Dr Evrim Acar, University of Copenhagen, Denmark
Thu 17 Mar 2016, 13:00 - 14:00
AGB Seminar Room, AGB Building, King’s Buildings, EH9 3JL

If you have a question about this talk, please contact: Iman Tavakkolnia (s1371647)

Image for Data Fusion based on Coupled Matrix and Tensor Factorizations

Abstract: In the era of data science, it no longer suffices to analyze a single data set if the goal is to unravel the dynamics of a complex system such as the human metabolism. The complexity of such problems has brought out the necessity of data collection from multiple sources. Therefore, data fusion, i.e., extracting knowledge through the fusion of complementary data sets, is a topic of interest in many fields. For instance, in metabolomics, analytical platforms such as Liquid Chromatography-Mass Spectrometry (LC-MS) and Nuclear Magnetic Resonance (NMR) spectroscopy are used for chemical profiling of biological samples. Measurements from different platforms are capable of detecting different types of chemical compounds with different levels of sensitivity. Fusing data from multiple sources has proved useful in various disciplines including metabolomics, neuroscience, social network analysis and signal processing. However, data fusion remains a challenging task since there is a lack of data mining tools that can jointly analyze imperfect (i.e., with missing entries) heterogeneous (i.e., in the form of higher-order tensors and matrices) data sets, and capture underlying shared/unshared structures.
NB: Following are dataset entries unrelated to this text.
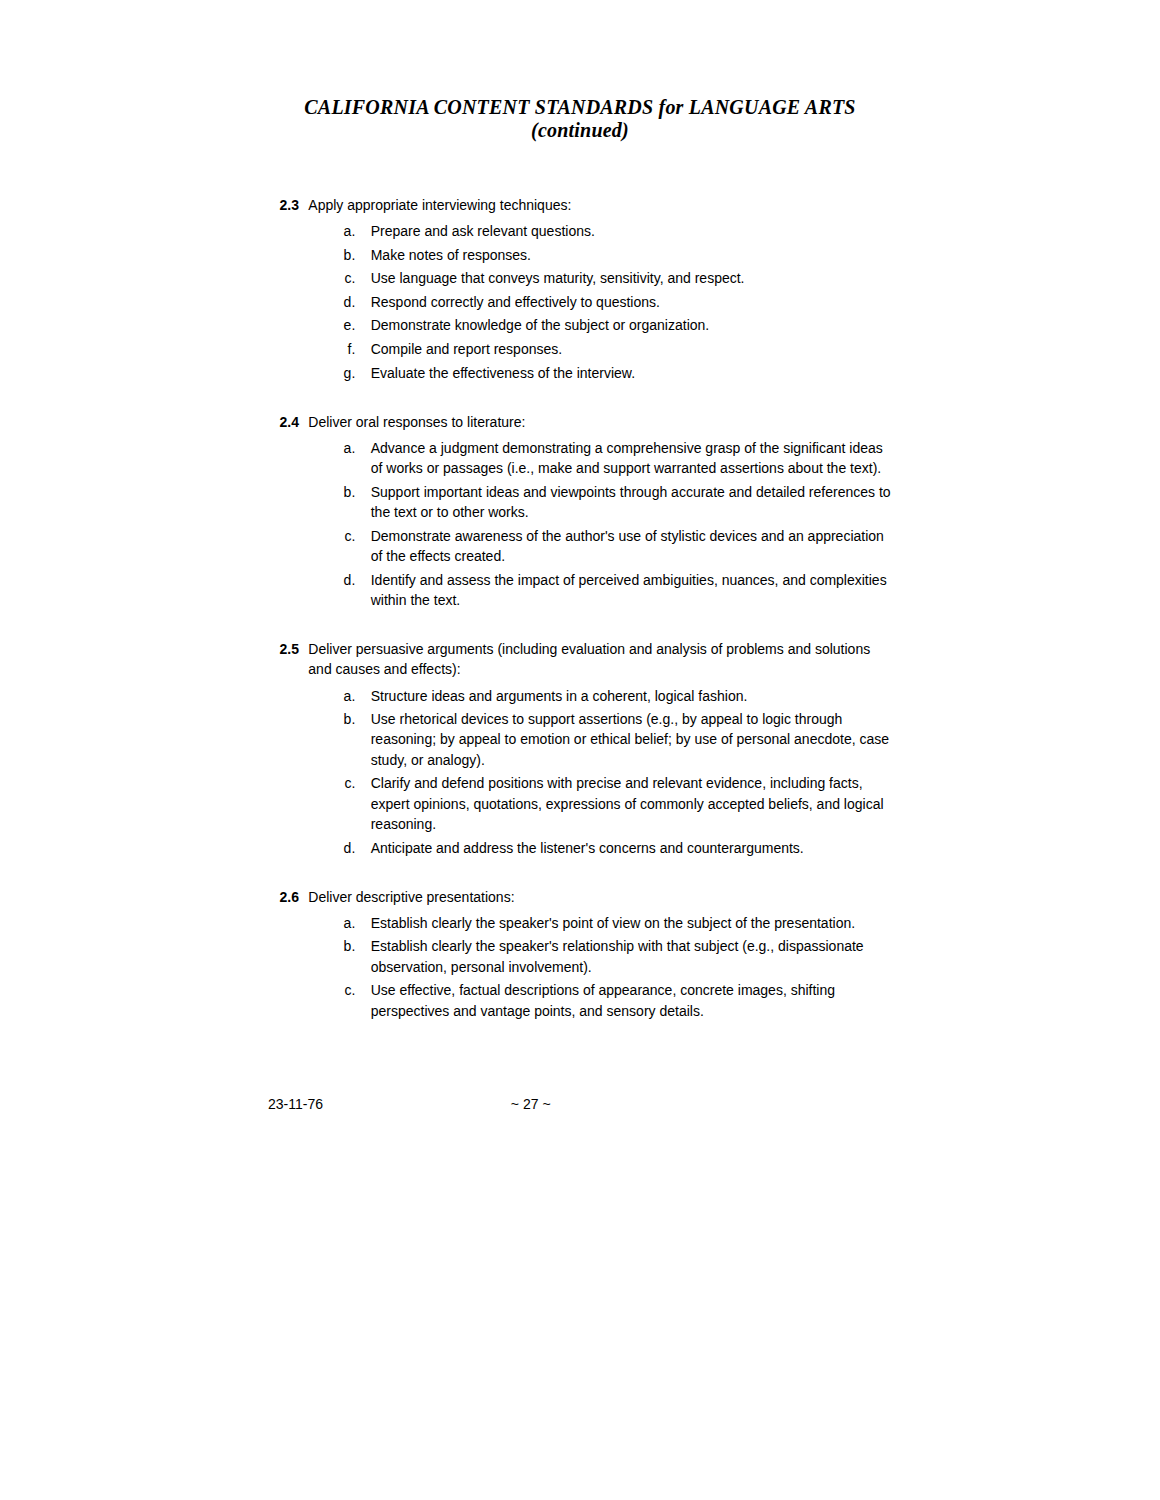CALIFORNIA CONTENT STANDARDS for LANGUAGE ARTS (continued)
2.3
Apply appropriate interviewing techniques:
Prepare and ask relevant questions.
Make notes of responses.
Use language that conveys maturity, sensitivity, and respect.
Respond correctly and effectively to questions.
Demonstrate knowledge of the subject or organization.
Compile and report responses.
Evaluate the effectiveness of the interview.
2.4
Deliver oral responses to literature:
Advance a judgment demonstrating a comprehensive grasp of the significant ideas of works or passages (i.e., make and support warranted assertions about the text).
Support important ideas and viewpoints through accurate and detailed references to the text or to other works.
Demonstrate awareness of the author's use of stylistic devices and an appreciation of the effects created.
Identify and assess the impact of perceived ambiguities, nuances, and complexities within the text.
2.5
Deliver persuasive arguments (including evaluation and analysis of problems and solutions and causes and effects):
Structure ideas and arguments in a coherent, logical fashion.
Use rhetorical devices to support assertions (e.g., by appeal to logic through reasoning; by appeal to emotion or ethical belief; by use of personal anecdote, case study, or analogy).
Clarify and defend positions with precise and relevant evidence, including facts, expert opinions, quotations, expressions of commonly accepted beliefs, and logical reasoning.
Anticipate and address the listener's concerns and counterarguments.
2.6
Deliver descriptive presentations:
Establish clearly the speaker's point of view on the subject of the presentation.
Establish clearly the speaker's relationship with that subject (e.g., dispassionate observation, personal involvement).
Use effective, factual descriptions of appearance, concrete images, shifting perspectives and vantage points, and sensory details.
23-11-76
~ 27 ~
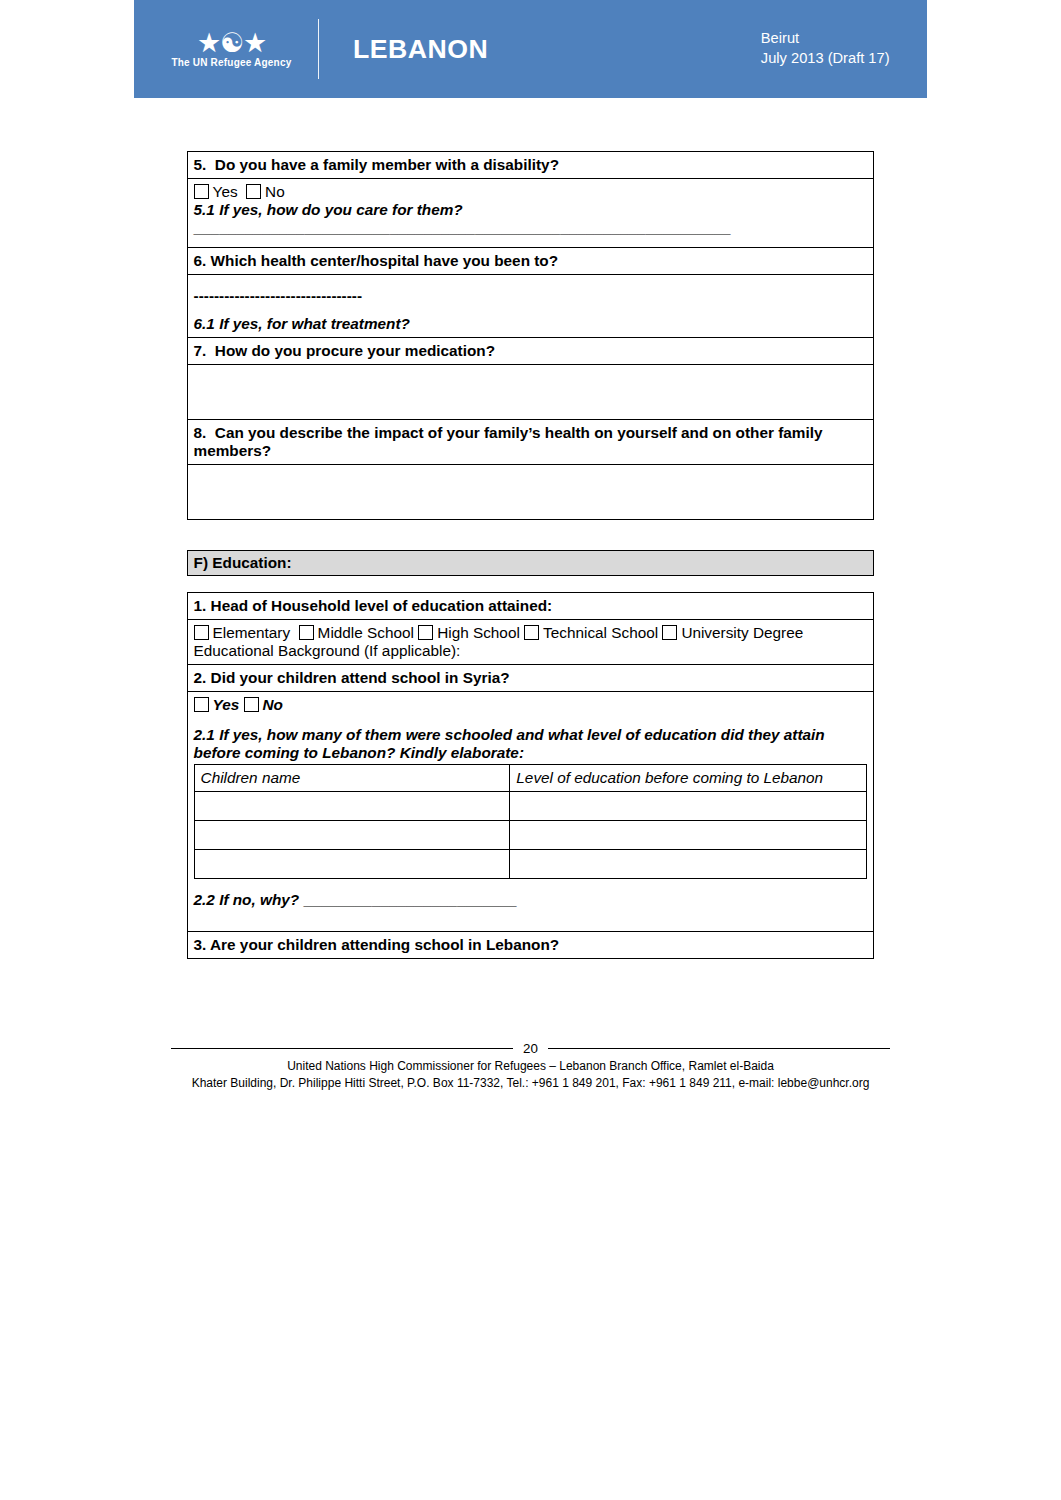★☯★
The UN Refugee Agency
LEBANON
Beirut
July 2013 (Draft 17)
| 5. Do you have a family member with a disability? |
| Yes No 5.1 If yes, how do you care for them? _______________________________________________________________ |
| 6. Which health center/hospital have you been to? |
| --------------------------------- 6.1 If yes, for what treatment? |
| 7. How do you procure your medication? |
| 8. Can you describe the impact of your family’s health on yourself and on other family members? |
F) Education:
| 1. Head of Household level of education attained: |
| Elementary Middle School High School Technical School University Degree Educational Background (If applicable): |
| 2. Did your children attend school in Syria? |
| Yes No 2.1 If yes, how many of them were schooled and what level of education did they attain before coming to Lebanon? Kindly elaborate: / Children name / Level of education before coming to Lebanon / 2.2 If no, why? _________________________ |
| 3. Are your children attending school in Lebanon? |
20
United Nations High Commissioner for Refugees – Lebanon Branch Office, Ramlet el-Baida
Khater Building, Dr. Philippe Hitti Street, P.O. Box 11-7332, Tel.: +961 1 849 201, Fax: +961 1 849 211, e-mail: lebbe@unhcr.org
We formulate data fusion as a coupled matrix and tensor factorization (CMTF) problem and discuss its extension to structure-revealing data fusion, i.e., fusion models that can identify shared and unshared factors. In order to solve the coupled factorization problem, we use an all-at-once optimization approach, which easily extends to coupled analysis of incomplete data sets. Numerical experiments on simulated and experimental coupled data sets demonstrate that while traditional methods based on matrix factorizations have limitations in terms of jointly analyzing heterogeneous data sets, the structure-revealing CMTF model can successfully capture the underlying factors by exploiting the low-rank structure of higher-order data sets.
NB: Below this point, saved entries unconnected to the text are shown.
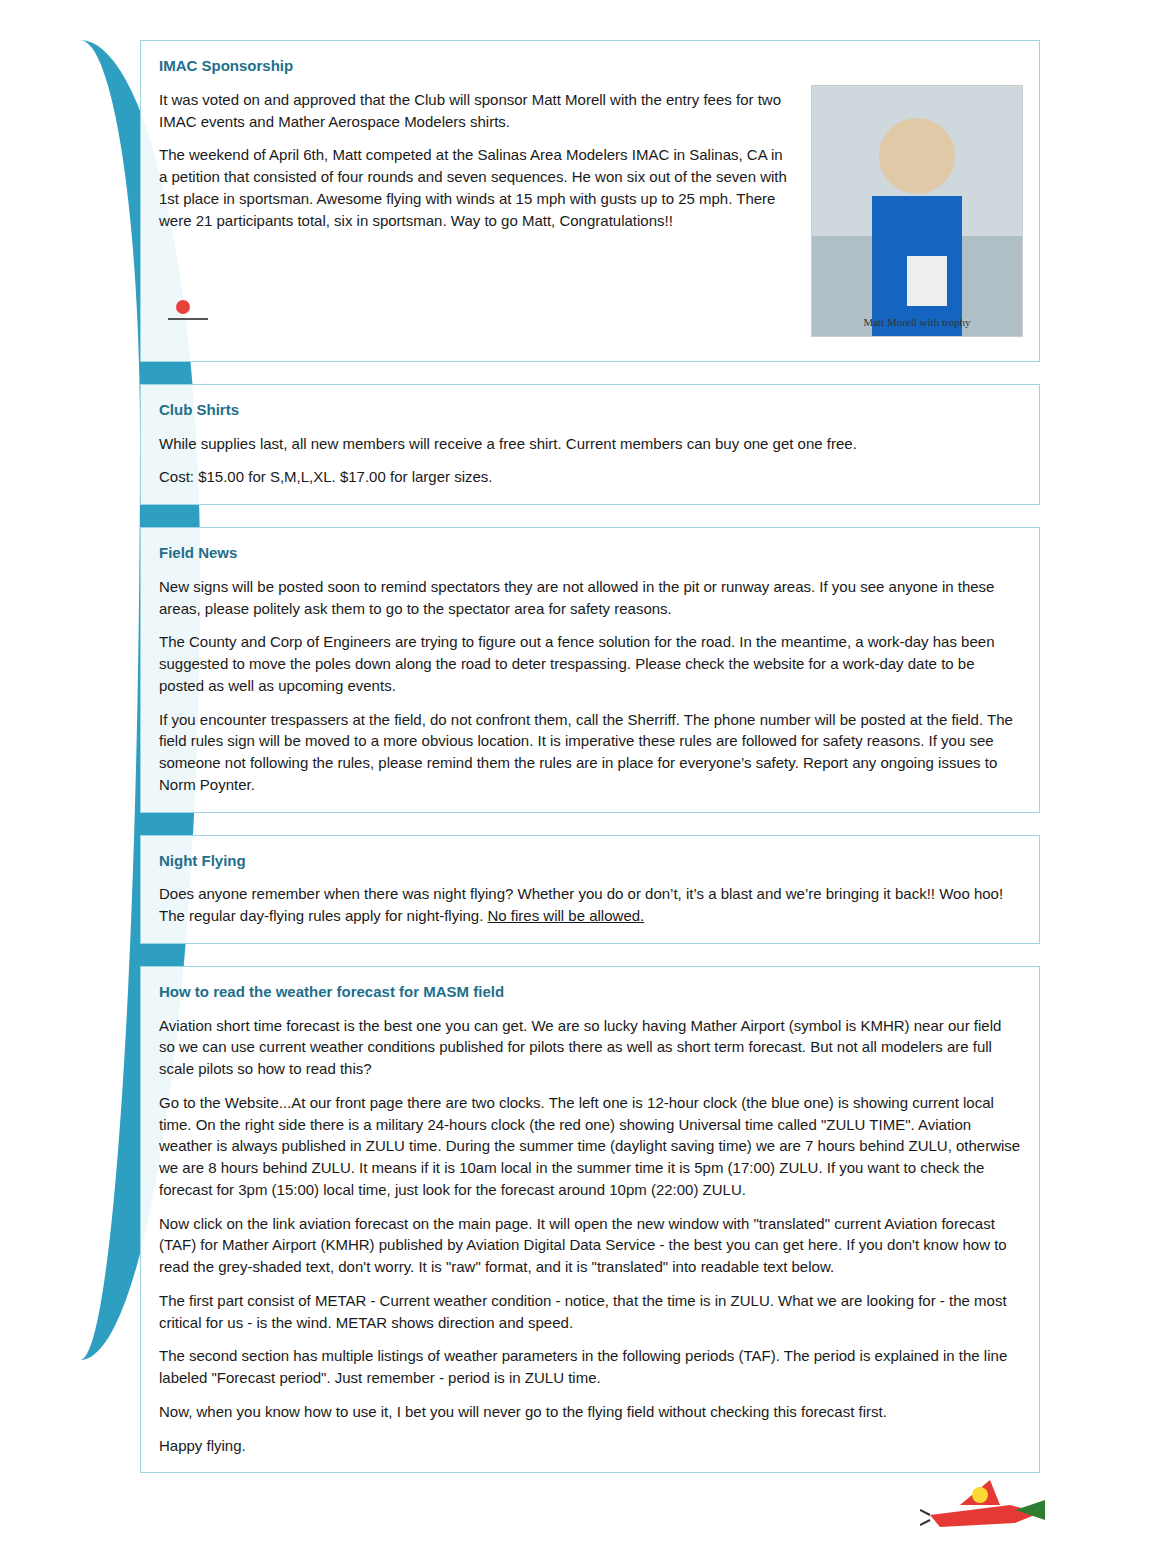IMAC Sponsorship
It was voted on and approved that the Club will sponsor Matt Morell with the entry fees for two IMAC events and Mather Aerospace Modelers shirts.
The weekend of April 6th, Matt competed at the Salinas Area Modelers IMAC in Salinas, CA in a petition that consisted of four rounds and seven sequences. He won six out of the seven with 1st place in sportsman. Awesome flying with winds at 15 mph with gusts up to 25 mph. There were 21 participants total, six in sportsman. Way to go Matt, Congratulations!!
Club Shirts
While supplies last, all new members will receive a free shirt. Current members can buy one get one free.
Cost: $15.00 for S,M,L,XL. $17.00 for larger sizes.
Field News
New signs will be posted soon to remind spectators they are not allowed in the pit or runway areas. If you see anyone in these areas, please politely ask them to go to the spectator area for safety reasons.
The County and Corp of Engineers are trying to figure out a fence solution for the road. In the meantime, a work-day has been suggested to move the poles down along the road to deter trespassing. Please check the website for a work-day date to be posted as well as upcoming events.
If you encounter trespassers at the field, do not confront them, call the Sherriff. The phone number will be posted at the field. The field rules sign will be moved to a more obvious location. It is imperative these rules are followed for safety reasons. If you see someone not following the rules, please remind them the rules are in place for everyone’s safety. Report any ongoing issues to Norm Poynter.
Night Flying
Does anyone remember when there was night flying? Whether you do or don’t, it’s a blast and we’re bringing it back!! Woo hoo! The regular day-flying rules apply for night-flying. No fires will be allowed.
How to read the weather forecast for MASM field
Aviation short time forecast is the best one you can get. We are so lucky having Mather Airport (symbol is KMHR) near our field so we can use current weather conditions published for pilots there as well as short term forecast. But not all modelers are full scale pilots so how to read this?
Go to the Website...At our front page there are two clocks. The left one is 12-hour clock (the blue one) is showing current local time. On the right side there is a military 24-hours clock (the red one) showing Universal time called "ZULU TIME". Aviation weather is always published in ZULU time. During the summer time (daylight saving time) we are 7 hours behind ZULU, otherwise we are 8 hours behind ZULU. It means if it is 10am local in the summer time it is 5pm (17:00) ZULU. If you want to check the forecast for 3pm (15:00) local time, just look for the forecast around 10pm (22:00) ZULU.
Now click on the link aviation forecast on the main page. It will open the new window with "translated" current Aviation forecast (TAF) for Mather Airport (KMHR) published by Aviation Digital Data Service - the best you can get here. If you don't know how to read the grey-shaded text, don't worry. It is "raw" format, and it is "translated" into readable text below.
The first part consist of METAR - Current weather condition - notice, that the time is in ZULU. What we are looking for - the most critical for us - is the wind. METAR shows direction and speed.
The second section has multiple listings of weather parameters in the following periods (TAF). The period is explained in the line labeled "Forecast period". Just remember - period is in ZULU time.
Now, when you know how to use it, I bet you will never go to the flying field without checking this forecast first.
Happy flying.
Short Bio: Evrim Acar is an Assistant Professor in the Spectroscopy and Chemometrics group at the Faculty of Science at the University of Copenhagen. She received her B.S. degree in Computer Engineering from Bogazici University (Istanbul, Turkey) in 2003, and her M.S. and Ph.D. degrees in Computer Science from Rensselaer Polytechnic Institute (Troy, NY) in 2006 and 2008, respectively. Prior to joining the University of Copenhagen, she was a postdoctoral researcher at Computational Sciences and Mathematics Research Department at Sandia National Laboratories in Livermore, CA, and a senior researcher at the National Research Institute of Electronics and Cryptology in Turkey. Her research focuses on data mining, in particular, tensor factorizations (multi-way data analysis) and their applications in biomedical computing and social network analysis.